I cannot know the answers for what life lies beyond this one, or who will be where. Simply put, that doesn’t matter. If God is good, and he does indeed love us, then I need not worry about the eternal fate of those who might never have heard of Jesus. Any implication otherwise – that God is most certainly damning billions to hell – is nothing but a self-righteous and pompous claim made to spawn guilt and fear. Yet, I do believe that our actions have eternal meaning, that what we do matters both in this life, and the next. Evil cannot happily coincide with good.

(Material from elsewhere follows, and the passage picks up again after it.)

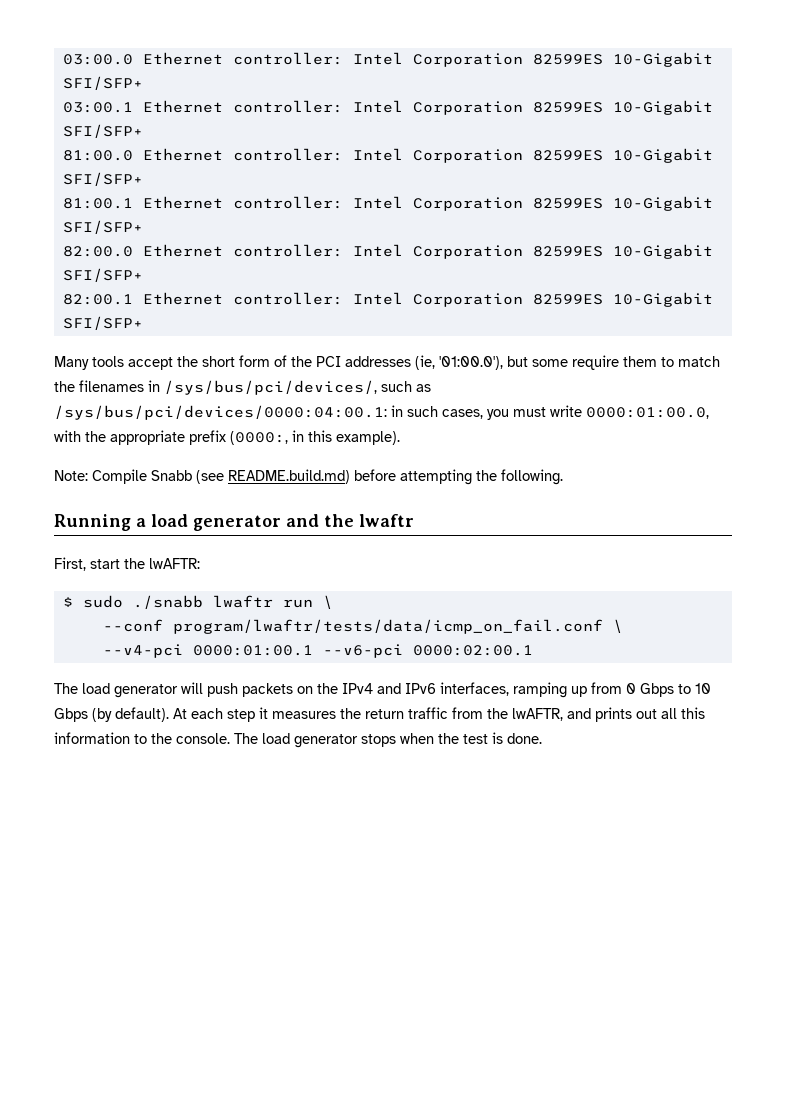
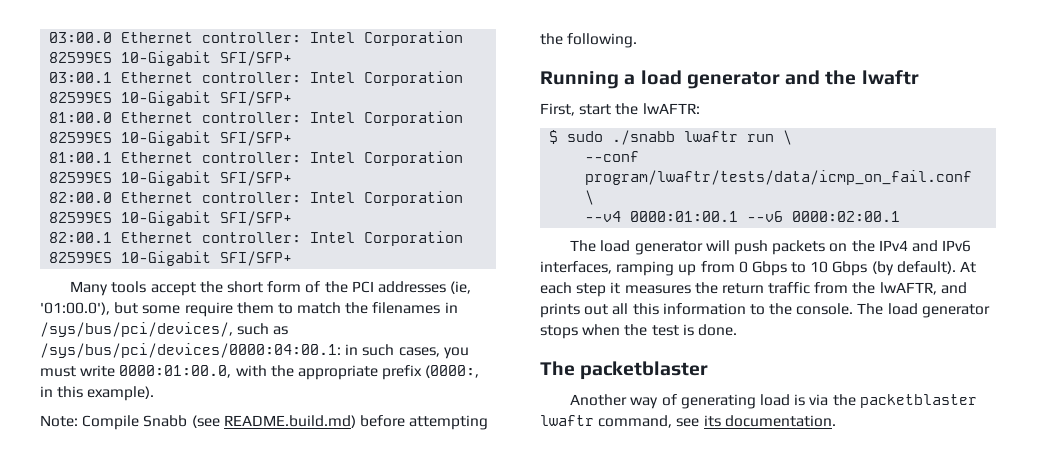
[102,644,403,658] --v4-pci 0000:01:00.1 --v6-pci -> [585,211,784,222] --v4 0000:01:00.1 --v6
(542, 738) none -> [540,361,709,380] [570,394,977,409] [540,415,836,428] // The packetblaster // Another way of generating load is via the packetblaster lwaftr command, see its documentation.

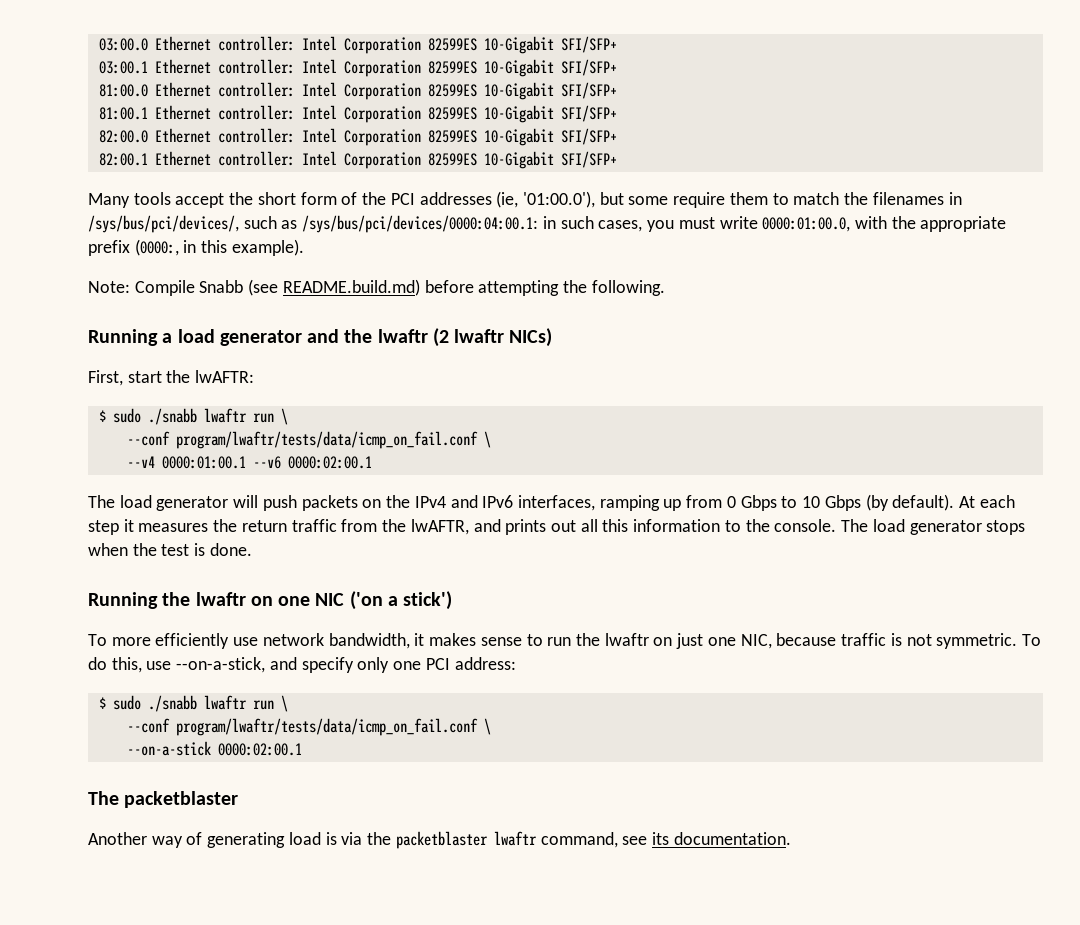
(919, 77) none -> [432,328,553,347] (2 lwaftr NICs)
(737, 330) none -> [88,591,453,610] [88,633,1041,649] [88,657,516,673] [98,695,288,712] [126,718,491,736] [126,741,302,756] // Running the lwaftr on one NIC ('on a stick') // To more efficiently use network bandwidth, it makes sense to run the lwaftr on just one NIC, because traffic is not symmetric. To do this, use --on-a-stick, and specify only one PCI address: // $ sudo ./snabb lwaftr run \ // --conf program/lwaftr/tests/data/icmp_on_fail.conf \ // --on-a-stick 0000:02:00.1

Faith in God’s goodness resolves the anxiety of, well, his goodness. If he is good, then he will be good, and that is the truth of the matter. I can only understand myself. My fate is my responsibility, not anyone else’s.

And the problem of pain?

I will be blunt and honest: I don’t know. I don’t understand how a good God could allow a father to rape his daughter in a cellar for 24 years. I don’t understand how a good God could allow 15,000 people to die at the hands of a cyclone. I really do not understand why God would allow his creation to cause such incredible levels of malevolence against one another. I cannot see the reasoning behind it, I cannot understand it. It just doesn’t make sense to me.

However, I am faced with terrific accuracy with which the Bible explains the problems of this world, and where they started. I cannot escape the truth of Jesus’ message, nor can I ignore the power of that truth in my life and the lives of others. Faith does not make pain go away, and I despair over those that seem to believe it could. Faith is a response to truth. It is not a means by which we improve our lives, but a reaction to both the good and the bad of life.

Is God good?

I believe he is. I don’t believe it every day – my faith is as imperfect as I am, and it truly is a constant struggle. Fortunately, God’s goodness does not depend upon my faith. Rediscovering my faith is something I do quite often, and it usually does not take long before I’m faced with something awesome and terrible to behold, a truth which demands my response.